As a composer, Aleyna has scored short films and composed concert works for chamber ensembles, solo instruments, fixed media, and live electronics, with premieres across the United States. Much of her music serves a commentary on themes of beauty and femininity.
As an audio engineer, Aleyna produced, recorded, mixed, and mastered her own debut album “EXHALE,” released internationally last May. She currently serves as a recording engineer for the UNT College of Music lab studio.
Aleyna earned her three bachelors degrees from Florida State University—B.M. in Composition, B.M. in Flute Performance, and B.A. in Commercial Music, with a minor in Business.
She currently attends the University of North Texas in pursuit of her dual masters in Flute Performance and Composition, with the related fields of Music Entrepreneurship and Contemporary Music.
The Continuing Path
David D. McIntire, composer
David D. McIntire, baritone saxophone
The Continuing Path is based on an improvisation that I did while playing at Buffalo’s Silo City, during a 2017 tour of the Northeast with my trio, the Ensemble of Irreproducible Outcomes. We were all deeply affected by playing in this haunting space, and on this tour we spent several days recording and performing there. The present piece does not attempt to duplicate the reverberance of the silo as much as create an expanded realm in which the performer can explore a sort of parallel sonic space.

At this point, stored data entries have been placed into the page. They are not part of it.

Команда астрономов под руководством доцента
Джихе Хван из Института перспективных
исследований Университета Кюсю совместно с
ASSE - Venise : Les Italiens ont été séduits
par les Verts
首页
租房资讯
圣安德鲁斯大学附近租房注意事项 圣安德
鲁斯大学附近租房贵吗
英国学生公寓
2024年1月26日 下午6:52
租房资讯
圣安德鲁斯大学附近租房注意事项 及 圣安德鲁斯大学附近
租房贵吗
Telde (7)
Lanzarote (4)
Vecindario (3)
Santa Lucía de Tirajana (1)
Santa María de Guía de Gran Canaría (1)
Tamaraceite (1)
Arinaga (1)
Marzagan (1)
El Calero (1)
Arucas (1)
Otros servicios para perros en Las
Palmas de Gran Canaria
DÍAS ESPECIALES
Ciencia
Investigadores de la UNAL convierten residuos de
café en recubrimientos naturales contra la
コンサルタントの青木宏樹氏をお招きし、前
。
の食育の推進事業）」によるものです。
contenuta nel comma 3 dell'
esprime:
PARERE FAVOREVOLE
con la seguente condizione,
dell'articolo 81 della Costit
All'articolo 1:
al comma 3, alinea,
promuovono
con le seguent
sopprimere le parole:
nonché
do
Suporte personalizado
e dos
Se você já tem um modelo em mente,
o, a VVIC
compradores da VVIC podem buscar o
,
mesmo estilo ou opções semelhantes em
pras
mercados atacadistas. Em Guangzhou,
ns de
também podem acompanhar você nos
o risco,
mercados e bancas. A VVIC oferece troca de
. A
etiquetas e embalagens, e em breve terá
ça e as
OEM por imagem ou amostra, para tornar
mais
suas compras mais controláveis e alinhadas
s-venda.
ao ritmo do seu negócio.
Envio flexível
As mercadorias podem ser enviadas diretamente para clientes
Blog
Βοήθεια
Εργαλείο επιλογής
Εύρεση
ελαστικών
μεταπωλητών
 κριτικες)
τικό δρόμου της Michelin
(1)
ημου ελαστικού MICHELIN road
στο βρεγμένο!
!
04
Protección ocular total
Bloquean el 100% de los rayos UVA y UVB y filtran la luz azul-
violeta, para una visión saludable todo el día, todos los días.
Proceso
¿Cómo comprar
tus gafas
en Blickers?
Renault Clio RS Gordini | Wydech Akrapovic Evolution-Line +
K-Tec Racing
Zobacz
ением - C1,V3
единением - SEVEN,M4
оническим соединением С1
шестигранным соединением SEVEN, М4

David D. McIntire is a sound artist and producer based in Kansas City. He holds music degrees from Nazareth College of Rochester, Ithaca College, and University of Missouri-Kansas City. In 2010 he launched Irritable Hedgehog, a label devoted to minimal and electroacoustic music and in 2012 formed the Ensemble of Irreproducible Outcomes, a trio of composer-performers devoted to creating indeterminate works. He currently teaches at Missouri Western State University.